Exercise requirements
Find each line in the data below that contains the string "greater", matching case exactly, and copy those lines out.

Records shown
════════════════════

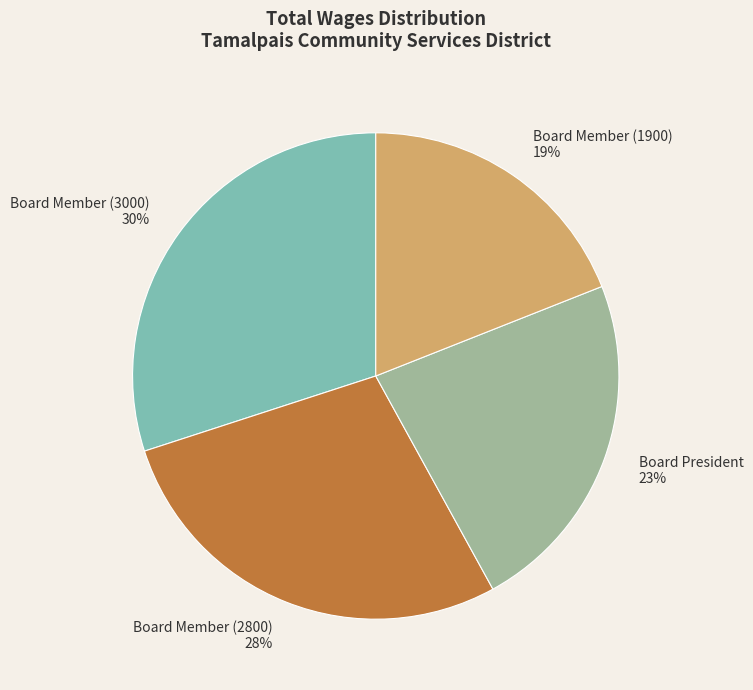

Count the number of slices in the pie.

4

════════════════════

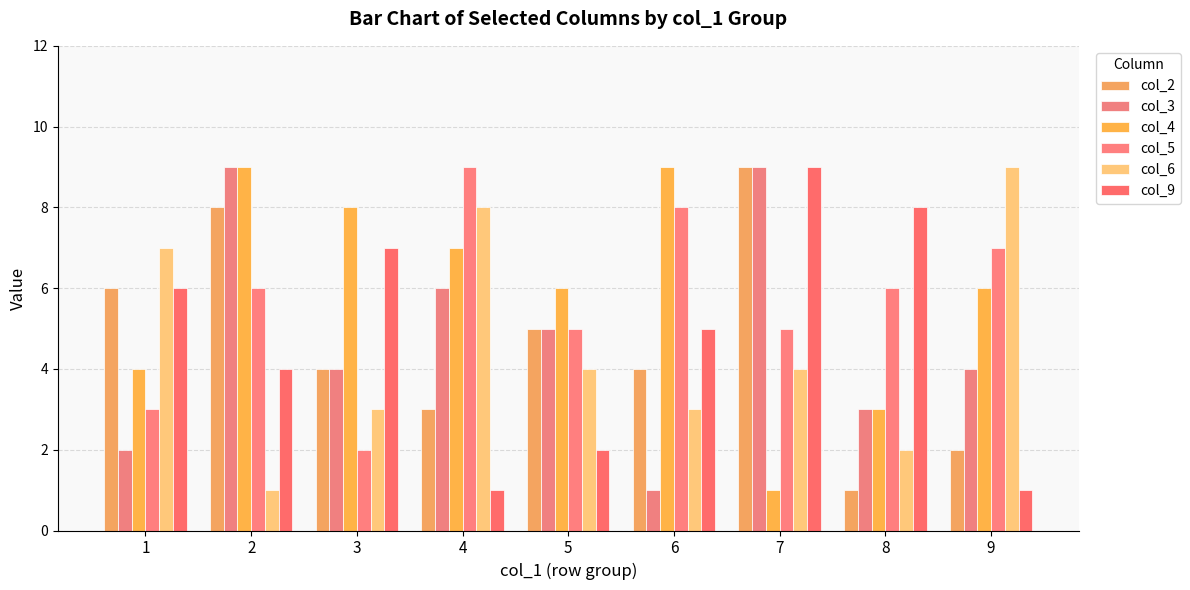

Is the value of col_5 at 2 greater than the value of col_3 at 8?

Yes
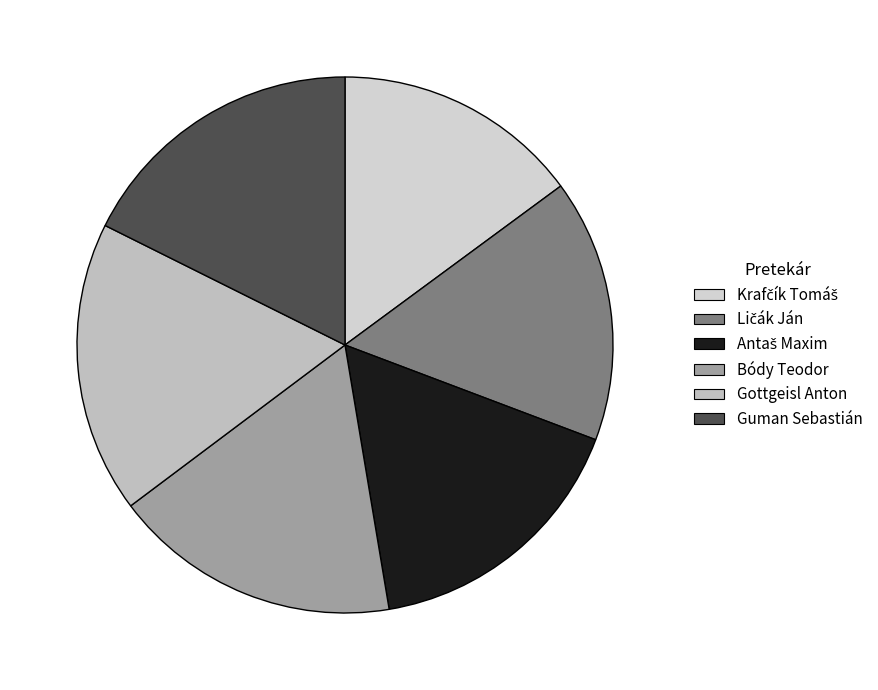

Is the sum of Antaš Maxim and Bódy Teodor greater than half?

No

════════════════════

Output for this exercise
Is the value of col_5 at 2 greater than the value of col_3 at 8?
Is the sum of Antaš Maxim and Bódy Teodor greater than half?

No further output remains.